> [TEXT PROVIDED]:
The Sacrament of Confirmation

May 2, 2021

Fr. Scott Greene

 

Prayer

Almighty and everliving God, we beseech you to strengthen your servant for witness and ministry through the power of your Holy Spirit. Daily increase in him your manifold virtues of grace: the spirit of wisdom and understanding, the spirit of counsel and might, the spirit of knowledge and true godliness, and the spirit of holy fear, now and for ever. Amen.

Introduction

  • Last week, Baptism

  • Today is confirmation

  • Next week is Holy Communion

Acts 8: 14-17

14 When the apostles in Jerusalem heard that Samaria had accepted the word of God, they sent Peter and John to Samaria. 15 When they arrived, they prayed for the new believers there that they might receive the Holy Spirit, 16 because the Holy Spirit had not yet come on any of them; they had simply been baptized in the name of the Lord Jesus. 17 Then Peter and John placed their hands on them, and they received the Holy Spirit.

Confirmation- A beautiful image of confirmation is one of a coach on the sideline. Through baptism we are on the Christian team. We are however new to the Christian faith so we are on the sidelines so to speak. Confirmation is like having the coach of the team, the Bishop in this case, call you from the sideline to the playing field. He calls you to him and pats you on the back, telling you to go out there and do your best. This is what confirmation is, a calling and strengthening of our Christian vocation out into the world.

  • Form and Matter

    • Form: Strengthen, O Lord, with your Holy Spirit, your servant; empower him/her for your service; and sustain him/her all the days of his/her life. (As a sacrament of the Church, the Church has liberty to change and modify the words was needed)

    • Matter: Sacred Chrism and the laying on of hands by a Bishop.

      • There are three types of holy oils used in the Church

        • Sacred Chrism- used in the indelible sacraments baptism, confirmation, and holy orders. The head is anointed in baptism and confirmation and the hands are anointed when a priest is ordained.

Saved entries
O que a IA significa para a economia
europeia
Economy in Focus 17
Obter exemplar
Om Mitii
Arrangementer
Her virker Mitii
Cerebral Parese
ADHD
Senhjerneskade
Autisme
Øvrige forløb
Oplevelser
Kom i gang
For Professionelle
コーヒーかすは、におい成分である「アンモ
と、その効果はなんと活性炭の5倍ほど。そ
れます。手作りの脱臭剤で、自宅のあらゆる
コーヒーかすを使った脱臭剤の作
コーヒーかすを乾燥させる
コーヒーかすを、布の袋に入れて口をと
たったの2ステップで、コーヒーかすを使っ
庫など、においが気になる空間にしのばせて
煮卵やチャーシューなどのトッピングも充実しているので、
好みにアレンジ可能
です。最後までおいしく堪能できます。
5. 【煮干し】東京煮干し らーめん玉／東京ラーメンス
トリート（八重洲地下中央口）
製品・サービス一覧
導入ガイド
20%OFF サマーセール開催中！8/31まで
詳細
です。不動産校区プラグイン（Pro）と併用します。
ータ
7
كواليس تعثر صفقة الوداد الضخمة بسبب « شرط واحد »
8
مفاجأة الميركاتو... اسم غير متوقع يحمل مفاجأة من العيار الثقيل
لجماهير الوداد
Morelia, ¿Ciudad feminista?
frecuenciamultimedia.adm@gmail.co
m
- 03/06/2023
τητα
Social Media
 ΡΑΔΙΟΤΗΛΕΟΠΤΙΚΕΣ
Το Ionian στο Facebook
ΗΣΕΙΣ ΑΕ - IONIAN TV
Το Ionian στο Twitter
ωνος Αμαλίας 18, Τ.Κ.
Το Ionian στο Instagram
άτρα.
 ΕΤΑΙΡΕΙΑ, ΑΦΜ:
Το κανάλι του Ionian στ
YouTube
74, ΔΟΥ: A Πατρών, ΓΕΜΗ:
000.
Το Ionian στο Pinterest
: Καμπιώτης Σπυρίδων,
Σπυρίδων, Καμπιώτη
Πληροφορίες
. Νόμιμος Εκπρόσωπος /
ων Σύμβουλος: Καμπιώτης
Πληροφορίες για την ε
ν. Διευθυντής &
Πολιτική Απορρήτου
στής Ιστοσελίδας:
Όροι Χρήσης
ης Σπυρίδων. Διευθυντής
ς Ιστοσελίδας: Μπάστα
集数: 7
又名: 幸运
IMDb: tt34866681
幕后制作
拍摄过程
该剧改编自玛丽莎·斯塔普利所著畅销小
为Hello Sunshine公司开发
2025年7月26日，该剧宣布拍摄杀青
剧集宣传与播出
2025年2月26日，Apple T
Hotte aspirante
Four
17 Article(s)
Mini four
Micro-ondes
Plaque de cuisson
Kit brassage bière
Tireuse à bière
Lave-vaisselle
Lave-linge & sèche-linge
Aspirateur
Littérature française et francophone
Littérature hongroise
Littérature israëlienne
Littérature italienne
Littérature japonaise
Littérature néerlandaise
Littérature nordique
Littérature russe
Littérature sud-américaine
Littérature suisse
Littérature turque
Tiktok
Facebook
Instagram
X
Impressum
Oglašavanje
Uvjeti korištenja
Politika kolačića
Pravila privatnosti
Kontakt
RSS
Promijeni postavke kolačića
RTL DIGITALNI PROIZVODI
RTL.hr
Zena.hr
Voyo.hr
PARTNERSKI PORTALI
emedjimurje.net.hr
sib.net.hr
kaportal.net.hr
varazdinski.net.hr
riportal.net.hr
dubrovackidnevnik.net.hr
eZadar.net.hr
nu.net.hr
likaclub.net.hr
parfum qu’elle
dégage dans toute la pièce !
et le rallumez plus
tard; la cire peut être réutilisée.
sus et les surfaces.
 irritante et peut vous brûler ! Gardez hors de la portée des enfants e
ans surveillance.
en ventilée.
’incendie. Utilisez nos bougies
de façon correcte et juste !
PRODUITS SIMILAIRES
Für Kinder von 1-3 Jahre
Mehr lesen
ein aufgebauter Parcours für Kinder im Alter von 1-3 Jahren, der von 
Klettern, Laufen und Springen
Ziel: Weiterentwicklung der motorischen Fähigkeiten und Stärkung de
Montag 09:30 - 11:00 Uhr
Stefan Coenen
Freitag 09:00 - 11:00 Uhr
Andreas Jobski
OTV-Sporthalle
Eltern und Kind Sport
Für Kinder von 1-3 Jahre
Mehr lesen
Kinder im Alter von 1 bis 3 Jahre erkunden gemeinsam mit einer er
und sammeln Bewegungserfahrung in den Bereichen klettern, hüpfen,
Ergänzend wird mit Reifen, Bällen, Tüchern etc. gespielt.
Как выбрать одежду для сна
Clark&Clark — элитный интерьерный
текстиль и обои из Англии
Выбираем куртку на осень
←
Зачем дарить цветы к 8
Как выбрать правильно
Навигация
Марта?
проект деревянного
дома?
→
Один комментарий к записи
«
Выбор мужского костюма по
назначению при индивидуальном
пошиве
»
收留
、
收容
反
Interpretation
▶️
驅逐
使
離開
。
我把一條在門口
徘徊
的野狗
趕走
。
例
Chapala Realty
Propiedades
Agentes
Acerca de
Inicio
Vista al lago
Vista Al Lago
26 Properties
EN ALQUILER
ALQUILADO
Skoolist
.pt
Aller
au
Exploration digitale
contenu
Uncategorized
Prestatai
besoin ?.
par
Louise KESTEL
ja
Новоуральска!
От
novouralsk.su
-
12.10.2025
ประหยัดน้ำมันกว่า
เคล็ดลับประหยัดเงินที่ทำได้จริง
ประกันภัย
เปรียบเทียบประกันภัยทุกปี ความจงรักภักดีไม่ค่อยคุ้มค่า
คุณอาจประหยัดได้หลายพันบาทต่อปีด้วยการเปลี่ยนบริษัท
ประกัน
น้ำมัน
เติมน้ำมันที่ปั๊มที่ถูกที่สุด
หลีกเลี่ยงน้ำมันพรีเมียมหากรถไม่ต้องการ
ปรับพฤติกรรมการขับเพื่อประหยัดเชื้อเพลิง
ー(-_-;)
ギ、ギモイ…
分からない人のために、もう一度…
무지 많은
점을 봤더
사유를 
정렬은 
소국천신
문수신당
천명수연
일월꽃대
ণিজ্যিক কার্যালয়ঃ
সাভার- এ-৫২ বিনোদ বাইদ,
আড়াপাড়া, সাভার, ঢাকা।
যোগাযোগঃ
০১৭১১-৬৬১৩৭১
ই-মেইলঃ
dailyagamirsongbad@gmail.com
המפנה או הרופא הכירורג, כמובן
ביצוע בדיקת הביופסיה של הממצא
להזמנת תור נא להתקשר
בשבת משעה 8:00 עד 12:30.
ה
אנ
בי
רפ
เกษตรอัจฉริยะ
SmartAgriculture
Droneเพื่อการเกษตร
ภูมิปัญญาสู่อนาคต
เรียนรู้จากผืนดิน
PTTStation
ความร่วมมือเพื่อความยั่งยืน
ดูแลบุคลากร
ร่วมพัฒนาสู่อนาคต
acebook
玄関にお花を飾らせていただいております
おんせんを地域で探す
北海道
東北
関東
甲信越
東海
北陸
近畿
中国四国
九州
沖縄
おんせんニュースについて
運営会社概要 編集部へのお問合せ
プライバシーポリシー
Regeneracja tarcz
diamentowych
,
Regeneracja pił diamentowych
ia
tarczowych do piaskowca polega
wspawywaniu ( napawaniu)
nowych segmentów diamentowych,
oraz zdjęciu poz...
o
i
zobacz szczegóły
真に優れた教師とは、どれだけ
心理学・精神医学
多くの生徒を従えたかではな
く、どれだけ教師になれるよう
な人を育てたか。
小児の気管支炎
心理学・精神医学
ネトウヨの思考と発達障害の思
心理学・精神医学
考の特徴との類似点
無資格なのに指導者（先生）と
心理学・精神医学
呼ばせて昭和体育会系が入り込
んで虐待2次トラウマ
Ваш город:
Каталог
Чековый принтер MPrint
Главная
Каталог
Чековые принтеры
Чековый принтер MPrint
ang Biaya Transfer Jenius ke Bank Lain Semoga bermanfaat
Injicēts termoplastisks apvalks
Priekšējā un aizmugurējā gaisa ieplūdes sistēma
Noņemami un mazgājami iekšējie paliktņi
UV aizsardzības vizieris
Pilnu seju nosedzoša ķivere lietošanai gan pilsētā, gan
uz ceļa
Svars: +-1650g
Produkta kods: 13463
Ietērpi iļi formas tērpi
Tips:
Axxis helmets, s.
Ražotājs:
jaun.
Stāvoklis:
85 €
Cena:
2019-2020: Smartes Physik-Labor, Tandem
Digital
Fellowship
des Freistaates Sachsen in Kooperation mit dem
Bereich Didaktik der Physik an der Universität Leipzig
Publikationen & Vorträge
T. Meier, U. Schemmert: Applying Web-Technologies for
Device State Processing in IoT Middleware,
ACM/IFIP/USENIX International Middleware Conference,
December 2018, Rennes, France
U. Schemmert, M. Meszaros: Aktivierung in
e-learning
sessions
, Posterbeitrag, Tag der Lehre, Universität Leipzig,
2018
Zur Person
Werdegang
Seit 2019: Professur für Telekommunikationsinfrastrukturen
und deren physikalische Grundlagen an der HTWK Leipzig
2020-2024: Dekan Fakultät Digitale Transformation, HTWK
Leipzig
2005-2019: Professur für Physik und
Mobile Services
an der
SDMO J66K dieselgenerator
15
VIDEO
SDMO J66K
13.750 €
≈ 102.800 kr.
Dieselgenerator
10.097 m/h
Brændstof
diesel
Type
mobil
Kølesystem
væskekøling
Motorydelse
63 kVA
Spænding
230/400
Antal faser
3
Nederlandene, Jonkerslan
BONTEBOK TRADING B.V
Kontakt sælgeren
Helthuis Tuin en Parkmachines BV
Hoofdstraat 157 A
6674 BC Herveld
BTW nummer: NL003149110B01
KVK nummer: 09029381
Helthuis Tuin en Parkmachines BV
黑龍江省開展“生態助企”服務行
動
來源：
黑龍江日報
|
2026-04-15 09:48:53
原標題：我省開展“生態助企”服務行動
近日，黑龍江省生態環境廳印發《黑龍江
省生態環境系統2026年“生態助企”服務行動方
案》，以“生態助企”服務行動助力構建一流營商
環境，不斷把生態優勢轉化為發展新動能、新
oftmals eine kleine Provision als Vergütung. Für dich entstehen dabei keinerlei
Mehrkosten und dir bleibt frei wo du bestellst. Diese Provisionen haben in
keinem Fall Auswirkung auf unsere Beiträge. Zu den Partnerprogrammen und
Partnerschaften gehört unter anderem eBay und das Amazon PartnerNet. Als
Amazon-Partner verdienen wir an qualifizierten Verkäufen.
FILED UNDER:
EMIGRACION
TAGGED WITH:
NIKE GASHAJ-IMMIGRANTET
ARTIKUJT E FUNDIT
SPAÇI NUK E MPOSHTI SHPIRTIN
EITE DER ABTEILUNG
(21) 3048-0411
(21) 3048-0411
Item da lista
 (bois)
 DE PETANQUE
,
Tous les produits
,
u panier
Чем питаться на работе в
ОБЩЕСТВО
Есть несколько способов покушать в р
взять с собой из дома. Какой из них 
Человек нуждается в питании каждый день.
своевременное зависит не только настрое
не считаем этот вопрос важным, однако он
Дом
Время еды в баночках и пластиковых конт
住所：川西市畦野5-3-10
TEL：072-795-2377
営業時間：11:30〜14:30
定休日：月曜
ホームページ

> [TASK REQUIREMENTS]:
(A) In the saved entries, from the very first line through the line containing "れます。手作りの脱臭剤で、自宅のあらゆる", substitute "Mitti" for "Mitii" and repeat those lines with nothing else altered.
(B) Proceed with the sermon on confirmation from its last sentence.
The saved entries have nothing to do with the sermon on confirmation.

> [RESULTS IN ORDER]:
(A)
O que a IA significa para a economia
europeia
Economy in Focus 17
Obter exemplar
Om Mitti
Arrangementer
Her virker Mitti
Cerebral Parese
ADHD
Senhjerneskade
Autisme
Øvrige forløb
Oplevelser
Kom i gang
For Professionelle
コーヒーかすは、におい成分である「アンモ
と、その効果はなんと活性炭の5倍ほど。そ
れます。手作りの脱臭剤で、自宅のあらゆる

(B)
        • Oil of the Infirmed- used in healing rites and mainly for anointing of the sick.

        • Oil of the Catechumen- used in exorcisms and also before someone is baptized as a form of exorcism.

        • These three oils are blessed during the Maundy Thursday service at the cathedral and given to all the priests of the diocese.

  • Grace conferred.

    • Completes the work that was started in Baptism, through an adult decision of faith. It lays claim to the faith given at baptism.

    • Leaves an indelible mark on the soul. Can not be lost or redone

    • Deepens our relationship with God

    • Seals the believer with the Holy Spirit

    • Empowers the soul to be a witness of Christ

    • Completes Christian initiation, grants entrance to Holy Communion.

    • Gives the 7 fold gifts of the Holy Spirit.

      • Wisdom, understanding, counsel, might, knowledge, godliness, and fear.

  • Age

    • Someone just needs to be of the age of accountability

    • Normally around 12 but can happen at any stage in one’s life after the age of reason has been reached.

  • Who can administer Confirmation?

    • In the West, the Bishop alone reserves the right to confirm, although there is not an ontological reason for this only tradition. In the East, priest are given the ability to confirm.

    • Just like with Baptism and holy orders, confirmation can only be done once and is permanent, leaving an indelible mark on the soul.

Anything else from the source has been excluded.